O técnico em gestão ambiental Matheus Anthony Lima Martins Queiroz, acusado de assassinar com 34 facadas a enfermeira Clarissa Costa Gomes, em julho do ano passado, terá seu destino decidido nesta segunda-feira (13) pelo Tribunal do Júri. O julgamento será a partir das 8h30 na Comarca de Fortaleza, no Fórum Clóvis Beviláqua.
São esperados no banco de testemunhas familiares da vítima e do réu, bem como outros depoentes importantes para o processo, incluindo o próprio Matheus. É possível que o júri dure mais de um dia.
Jurados populares decidirão, a partir dos relatos das testemunhas e das provas apresentadas por acusação e defesa, se condenam ou absolvem o ex-namorado da vítima, morta há um ano. O "Caso Clarissa" gerou repercussão nacional, principalmente após a campeã do Big Brother Brasil 21, Juliette, revelar que era amiga da enfermeira.

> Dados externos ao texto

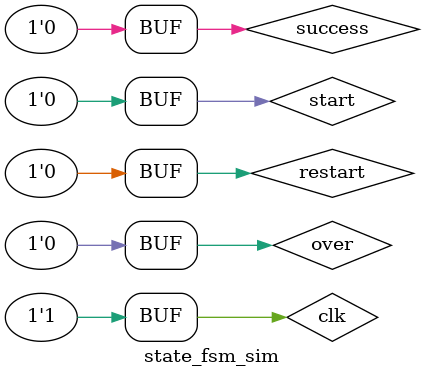
<source format=v>
`timescale 1ns / 1ps


module state_fsm_sim;

	// Inputs
	reg clk;
	reg start;
	reg restart;
	reg over;
	reg success;

	// Outputs
	wire [1:0] state;

	// Instantiate the Unit Under Test (UUT)
	state_fsm uut (
		.clk(clk), 
		.start(start), 
		.restart(restart), 
		.over(over), 
		.success(success), 
		.state(state)
	);

	initial begin
		// Initialize Inputs
		clk = 0;
		start = 0;
		restart = 0;
		over = 0;
		success = 0;

		// Wait 100 ns for global reset to finish
		#100;
		over = 1;#20;
		success = 1;#20;
		restart = 1;#20;
		over = 0;#20;
		success = 0;#20;
		restart = 0;#20;
		start = 1;#20;
		start = 0;#20;
		restart = 1;#20;
		restart = 0;#20;
		start = 1;#20;
		start = 0;#20;
		success = 1;#20;
		success = 0;#20;
		restart = 1;#20;
		restart = 0;#20;
		start = 1;#20;
		start = 0;#20;
		over = 1;#20;
		over = 0;#20;
		// Add stimulus here
	end
	
	always begin
		clk = 1'b0; #20;
		clk = 1'b1; #20;
	end
      
endmodule


</source>
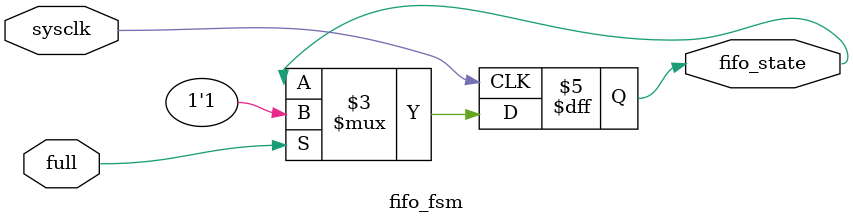
<source format=v>
module fifo_fsm(sysclk, full, fifo_state); 
input sysclk; 
input full;  
output  fifo_state; 
reg fifo_state; 

always @(posedge sysclk)
 if(full == 1) fifo_state <= 1; 
endmodule 

</source>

O acusado do feminicídio está preso desde o flagrante, recolhido na Unidade Prisional de Aquiraz (UP-Aquiraz), na região metropolitana da Capital cearense. No último junho, os advogados que faziam a defesa técnica dele renunciaram, alegando que a família não tinha mais condições financeiras de arcar com os honorários. Foi então que ele solicitou atendimento da Defensoria Pública do Estado (DPCE), e foi designado um defensor público para representá-lo no Júri.
A família de Clarissa, por sua vez, é assistida pelo escritório do advogado Waldir Xavier, que faz a assistência de acusação junto ao Ministério Público do Ceará (MPCE).
Relembre o caso
Clarissa Costa Gomes morreu aos 31 anos, vítima de feminicídio, em Fortaleza. Segundo as investigações, ela foi assassinada com 34 golpes de faca pelo namorado, Matheus Anthony Lima Martins Queiroz, então com 26 anos.
Vizinhos da enfermeira disseram que viram o casal chegar à casa da vítima, no Jardim Cearense, por volta de 13h30. Um vizinho relatou à Polícia que, às 15h20, ouviu uma voz feminina gritar "me solta, vai me matar". Outra vizinha ouviu ela gritar o nome de Matheus duas vezes. Por último, os moradores ouviram apenas o som de uma batida no chão.
Matheus foi visto saindo da residência em sua motocicleta. O irmão dele chegou algum tempo depois e, junto aos vizinhos, encontrou o corpo de Clarissa sem vida. "Meu Deus, o que meu irmão fez?", exclamou ele, segundo o relato das testemunhas.
Matheus foi preso em flagrante na Maraponga e confessou o crime. Questionado sobre a motivação, ele disse, a princípio, tomar medicação para epilepsia e ansiedade. Depois, falou que não se lembrava do que tinha acontecido.
Vítima pediu ajuda
Na denúncia apresentada à Justiça sobre o caso, o MPCE detalhou que Clarissa chegou a mandar uma mensagem com os dizeres "S.O.S" para uma amiga no momento em que estava sendo espancada pelo namorado, mas a colega de trabalho acreditou que a enfermeira estava se referindo a um assunto que estava sendo tratado na reunião remota que ambas estavam participando naquela hora.
O MP afirmou ainda que o relacionamento de cerca de dois anos foi marcado por episódios de ciúme excessivo por parte do réu. Além disso, pessoas próximas à vitima relataram que haviam identificado comportamentos abusivos e possessivos no acusado, bem como uma mudança no comportamento de Clarissa, que se tornou mais fechada.
As investigações apontaram ainda que, em junho do ano passado, a enfermeira confidenciou a duas amigas que pretendia terminar o namoro com Matheus.